In an emailed statement Monday, University Spokesperson Melodie L. Jackson pointed to an email search committee chair and Corporation senior fellow William F. Lee ’72 sent to Harvard affiliates last week announcing Bacow’s selection.
“Our gratitude goes especially to the members of the three advisory committees—of faculty, students, and staff—who worked so hard and contributed so much to informing the search committee’s deliberations, both by sharing their own views and by eliciting robust input from many others,” Lee wrote.
UC President Catherine L. Zhang ’19 wrote she was also concerned by what she called a lack of student involvement in the presidential search in an email Tuesday.
“The advisory committee did a great job of collecting student input and voices but the fact that they were not directly involved in the search and instead simply an advisory board deeply troubles me,” Zhang wrote.
“There has been a consistent lack of student voice in any decision making process and that is something that needs to change,” she added.
Quincy House Representative Sarah S. Fellman ’18 agreed.
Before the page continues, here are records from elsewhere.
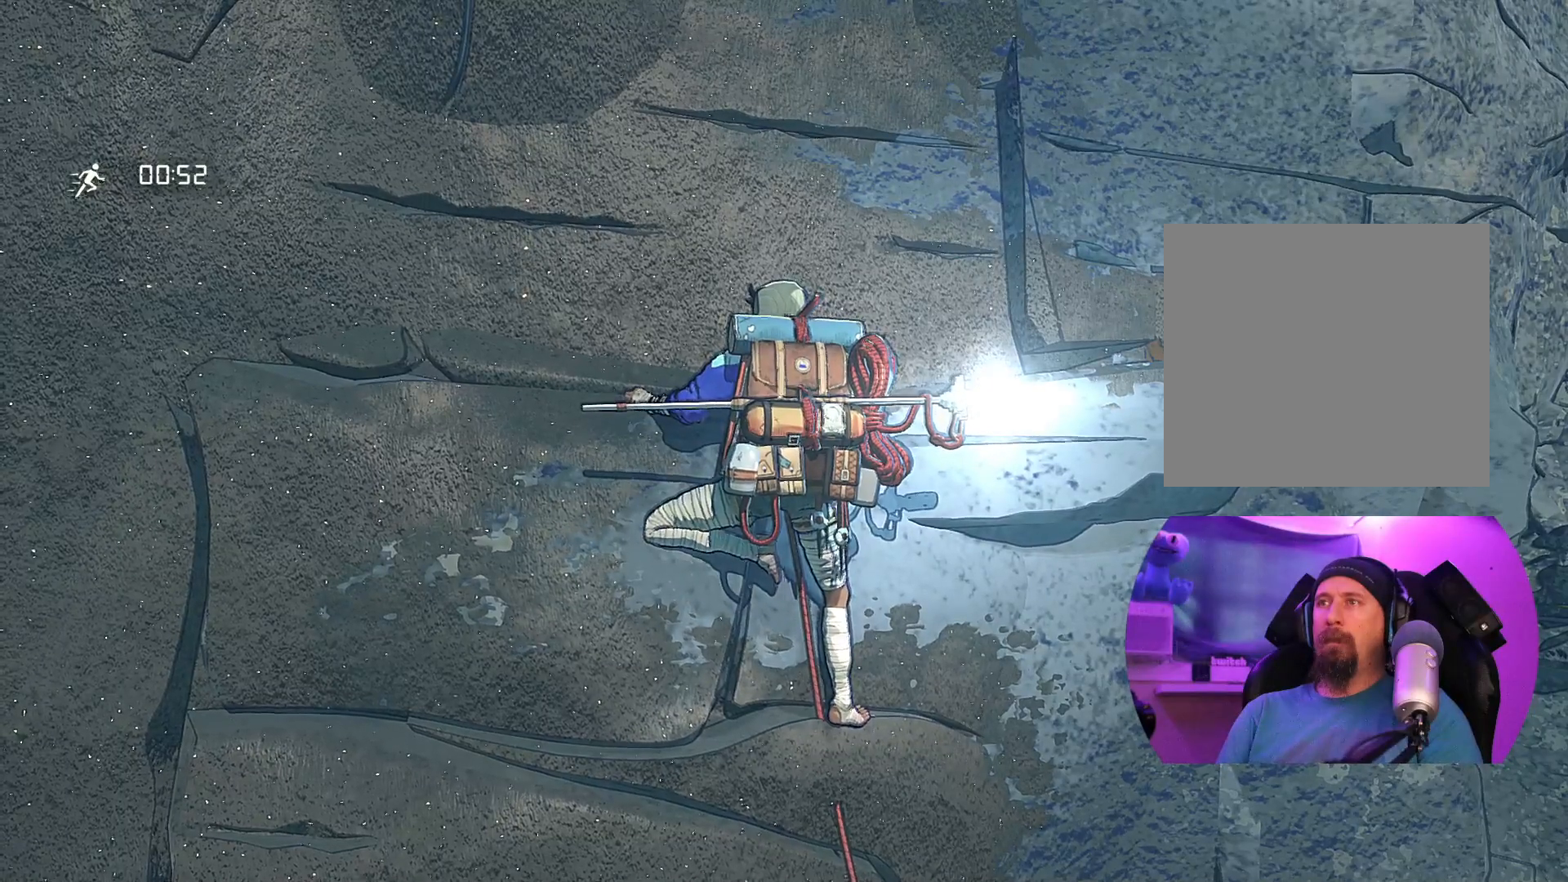
{"buttons": ["R1"], "left_stick": "center", "right_stick": "center", "events": [[367, "R1", "down"]]}
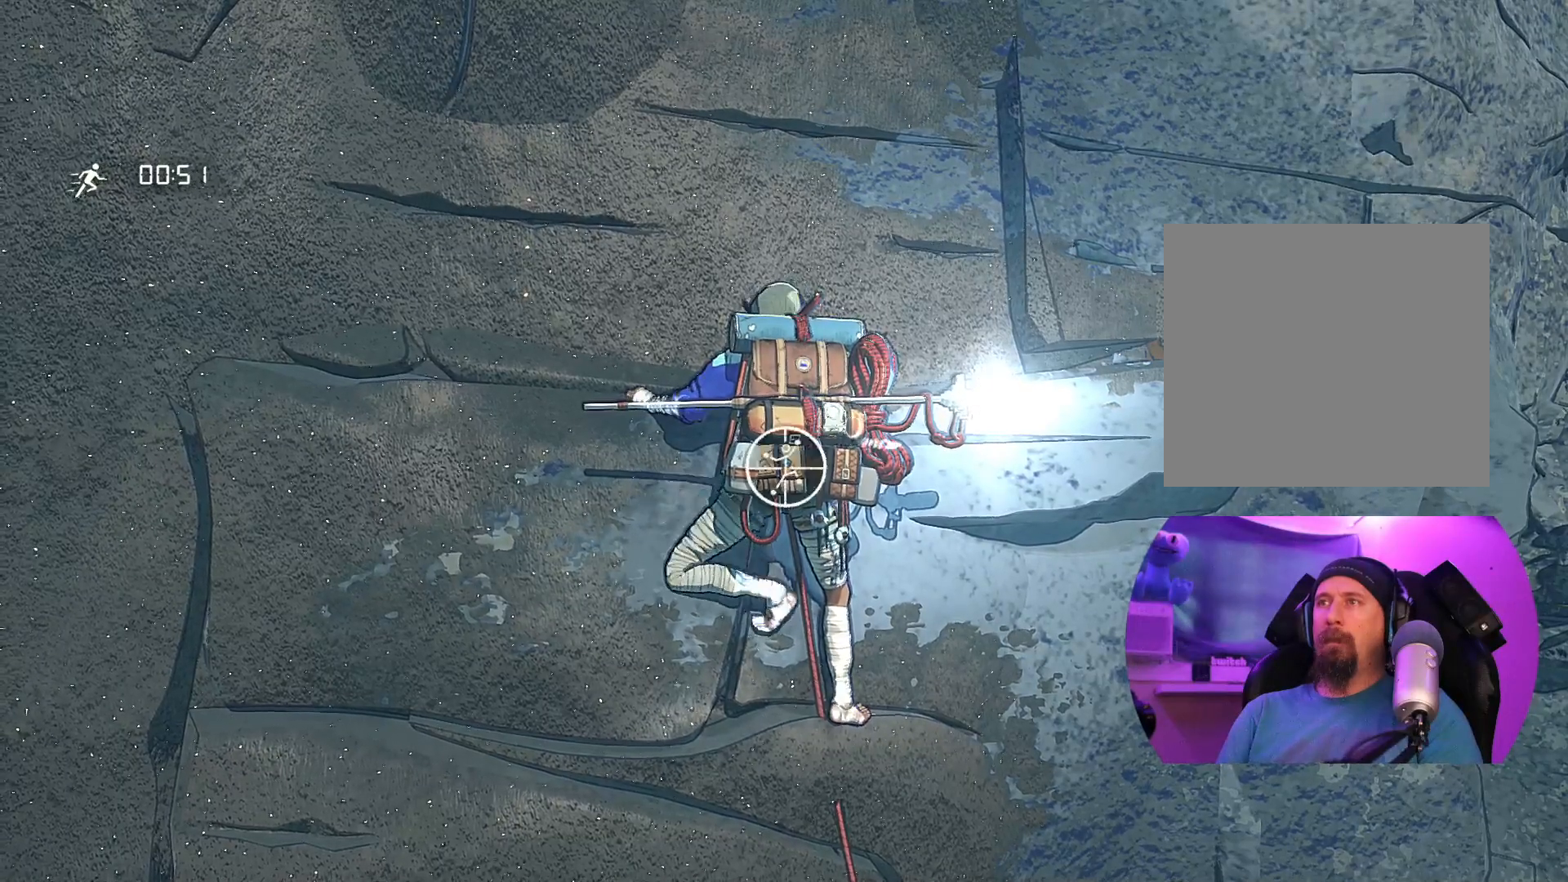
{"buttons": ["R1"], "left_stick": "center", "right_stick": "center", "events": []}
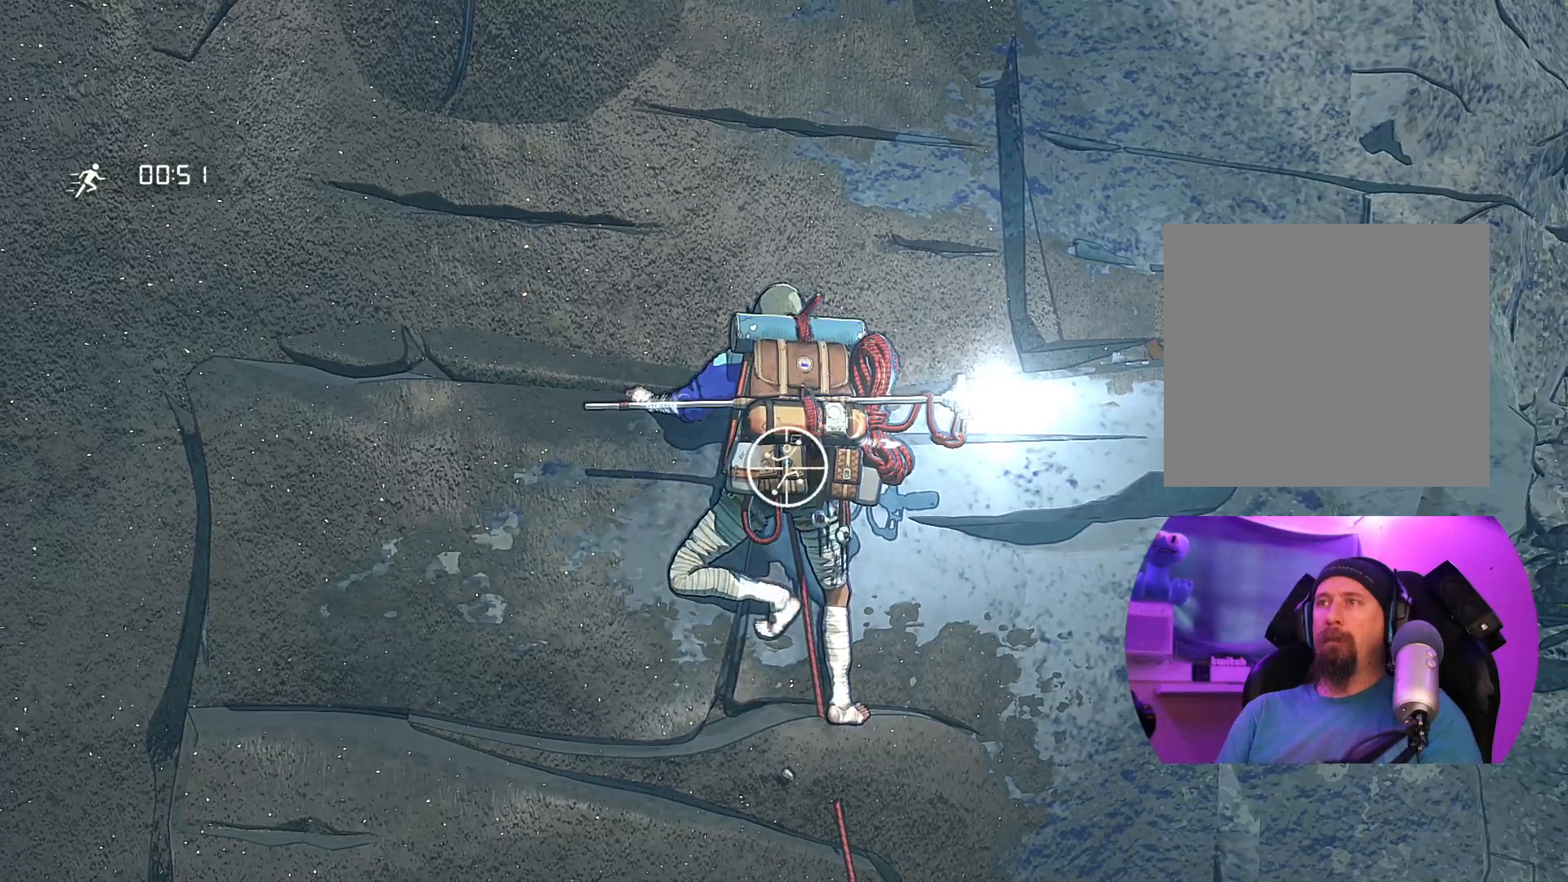
{"buttons": ["R1"], "left_stick": "left", "right_stick": "center", "events": [[267, "left_stick", "left"]]}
She suggested that, in the future, the search committee should include students and faculty among its members.
Srivastava said Monday that the advisory committee plans to present a final report summarizing its findings to Bacow in the coming weeks. She declined to say whether the committee’s recommendations will be released publicly.
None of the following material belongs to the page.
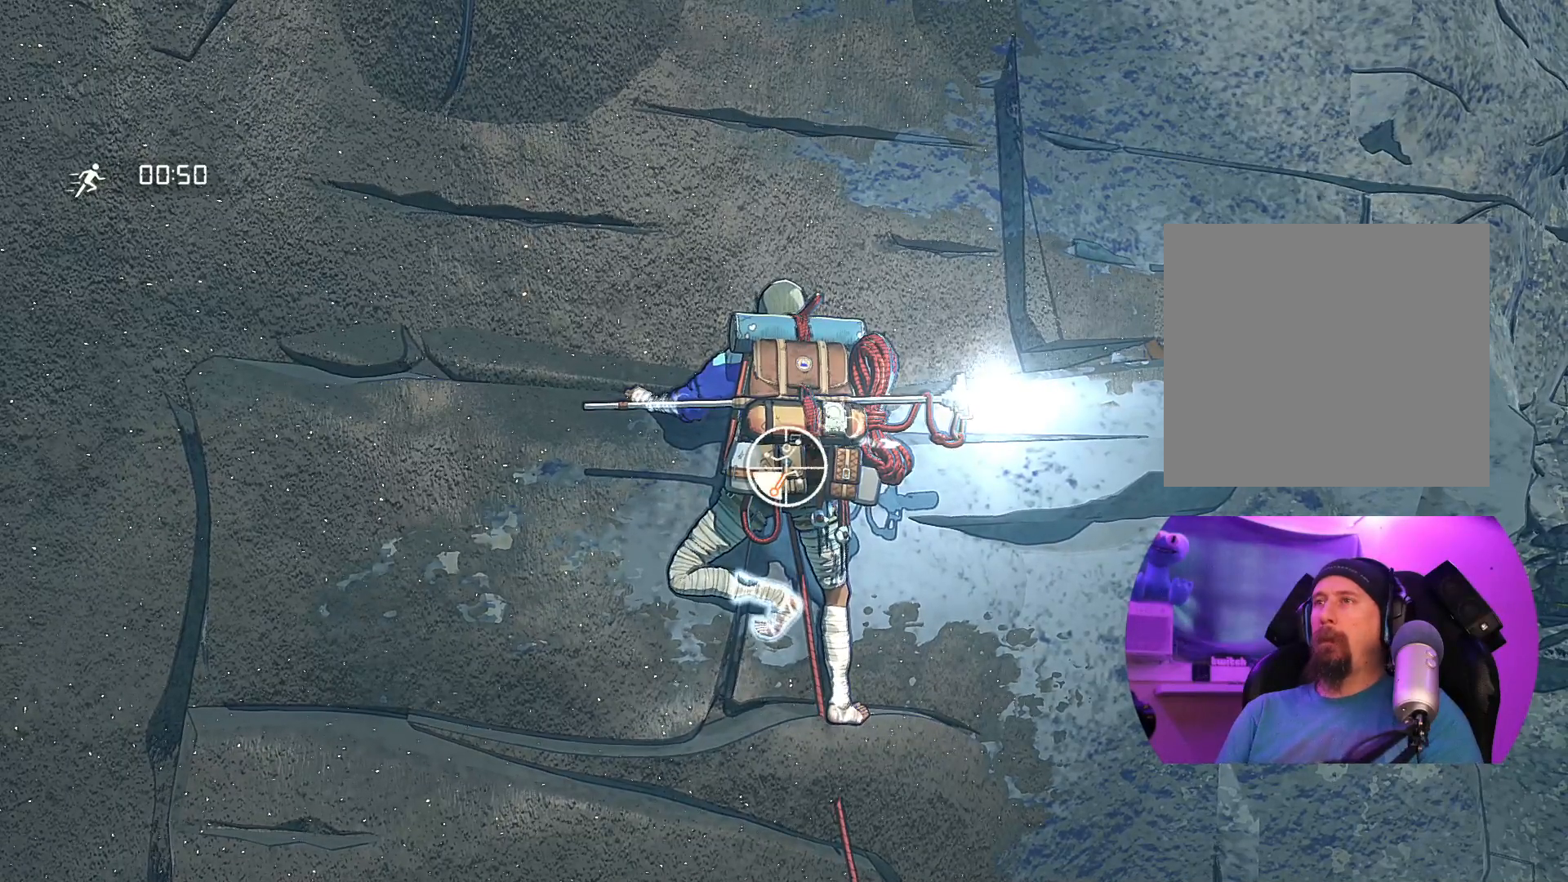
{"buttons": [], "left_stick": "up", "right_stick": "center", "events": [[183, "R1", "up"], [233, "left_stick", "up-left"], [417, "left_stick", "up"]]}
At the meeting, Mather House Representative Eduardo A. Gonzalez ’18 said he hopes that future presidential search committees will publish summaries of student advisory committees’ recommendations. Gonzalez said he thinks publication would allow the public to directly discover how chosen candidates stack up against advice students submitted throughout the search.
“I think that would be a great way for the students across all schools of the University to see that the search committee is taking the advisory committee seriously and is listening,” Gonzalez said. “We can then basically vet the presidents on whether or not they matched the stated characteristics that the search committee took from the advisory committee.”
Former Quincy House Representative Wyatt M. Robertson ’18 said that, though he—and others—had hoped the search committee would choose someone from an underrepresented background, he thinks students should give Bacow a chance to show his commitment to underrepresented groups on campus. He specifically cited recent efforts to establish a multicultural center as a potential barometer of Bacow’s true commitment to these groups.
“I would just love to see if he can really get behind some of these issues that I think students were hoping a more diverse president would most likely get behind,” Robertson said.
Robertson also said he hopes Bacow will incorporate student feedback prior to make consequential decisions for students.
This article has been updated to reflect the following clarification:
UPDATED: February 22, 2018
A previous version of this article implied Wyatt M. Robertson '18 is a current Undergraduate Council representative. To clarify, he is a former representative.